Dijaci David de Oliveira: Quando a polícia vai para as ruas, para onde ela vai? Para a periferia. Quem vão prender? Jovens de periferia. Quando vão para os ambientes mais caros, quem eles param para revistar? Jovens negros e pobres. Já têm um padrão: usa boné, camiseta e bermudão, é suspeito. Outro dia, um policial me falou “Ah, professor, a maior parte das pessoas que prendemos com drogas são negros”. Claro, eles não param e revistam os brancos, logo não vão encontrar drogas com eles. Este é o problema, eles criaram um estereótipo das pessoas que usam e vendem drogas. Tem um filme recente, vencedor do Festival de Cinema de Brasília de 2014, que menciona uma prática policial racista, em que a polícia chegava em um ambiente e dizia “branco sai, preto fica”. Aliás, este é o título do filme, do diretor Adirley Queirós, um cineasta goiano atualmente radicado em Ceilândia, Brasília.

**DADOS DISPONÍVEIS**

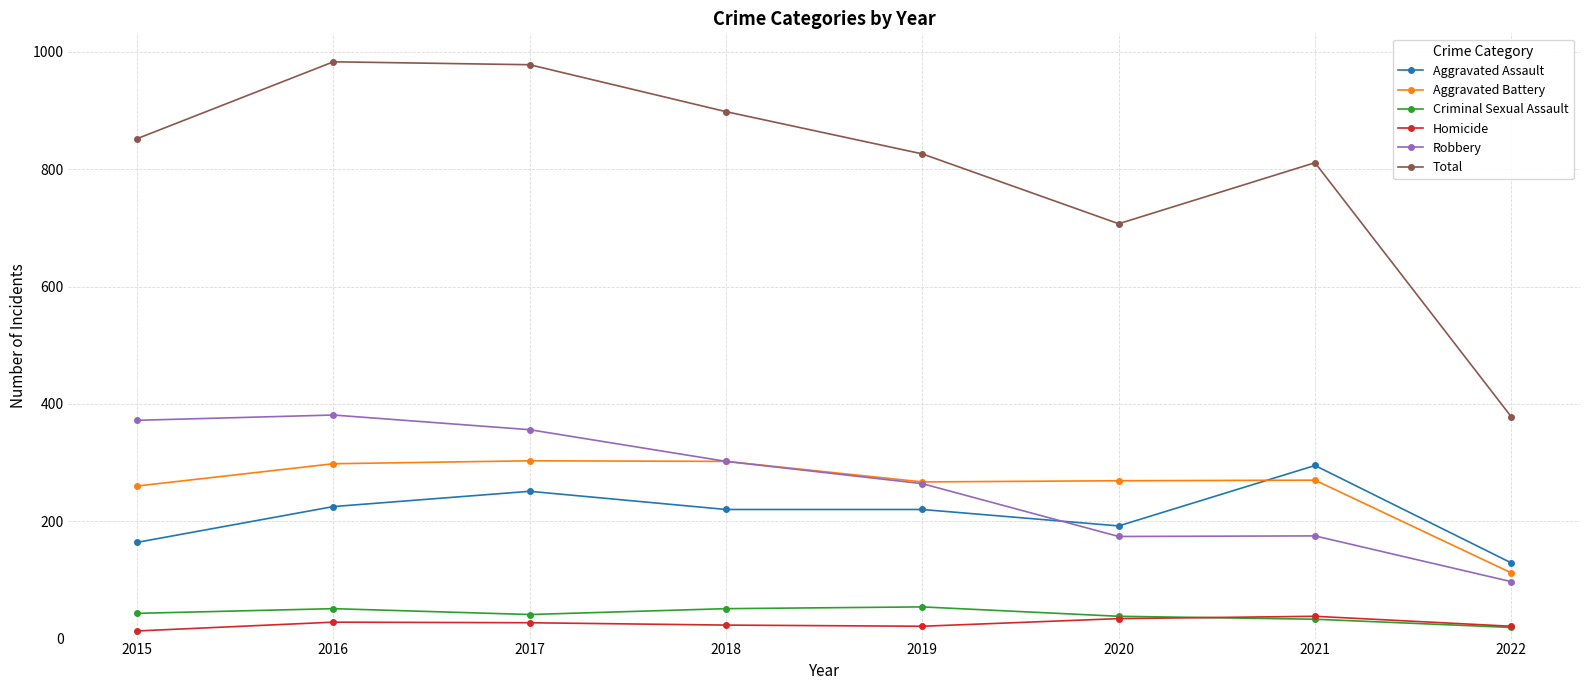

What are all the series names shown in the legend?

Aggravated Assault, Aggravated Battery, Criminal Sexual Assault, Homicide, Robbery, Total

**REQUISITOS DA TAREFA**
Prossiga com o trecho sobre a abordagem policial aos jovens de periferia, começando logo após a última frase apresentada. A listagem acima constitui um material à parte, sem relação com o trecho.

**RESPOSTA**
Heloisa Dias Bezerra: Que formas de violência, além desta extrema, que é o homicídio, têm atingido os jovens pobres mais frequentemente?

Dijaci David de Oliveira: A agressão é uma forma de violência sistemática. Fala-se muito de briga entre torcidas organizadas, das gangues, mas a agressão não vem somente dos grupos organizados. O jovem sofre violência porque não tem respaldo social, então sofre com violências que vêm de todos os lugares, do ambiente familiar, da vizinhança, do mercado de trabalho. Se a gente tomasse os dados de agressão, teríamos números extraordinários, mas estes números não aparecem, a maior parte não figura como boletim de ocorrência e a agressão é percebida como algo menos importante. O que é a agressão? Nada. É como no desaparecimento de pessoas, em que a polícia simplesmente diz que é insignificante se não houve um sequestro, um roubo. Eu entrevistei delegados em Brasília e perguntei o motivo dessa indiferença. A resposta mais comum era de que todos os dias eles tinham dezenas de ocorrências – roubo de cargas, sequestro, assalto. Por que, então, ele perderia tempo com algo insignificante como um desaparecimento? Você acha que um delegado vai perder tempo com alguém que levou socos? Não vai. Essa violência de menor intensidade não é registrada, será esquecida, mas fará parte do repertório de socialização de quem apanhou. 

Heloisa Dias Bezerra: Não entra nas estatísticas.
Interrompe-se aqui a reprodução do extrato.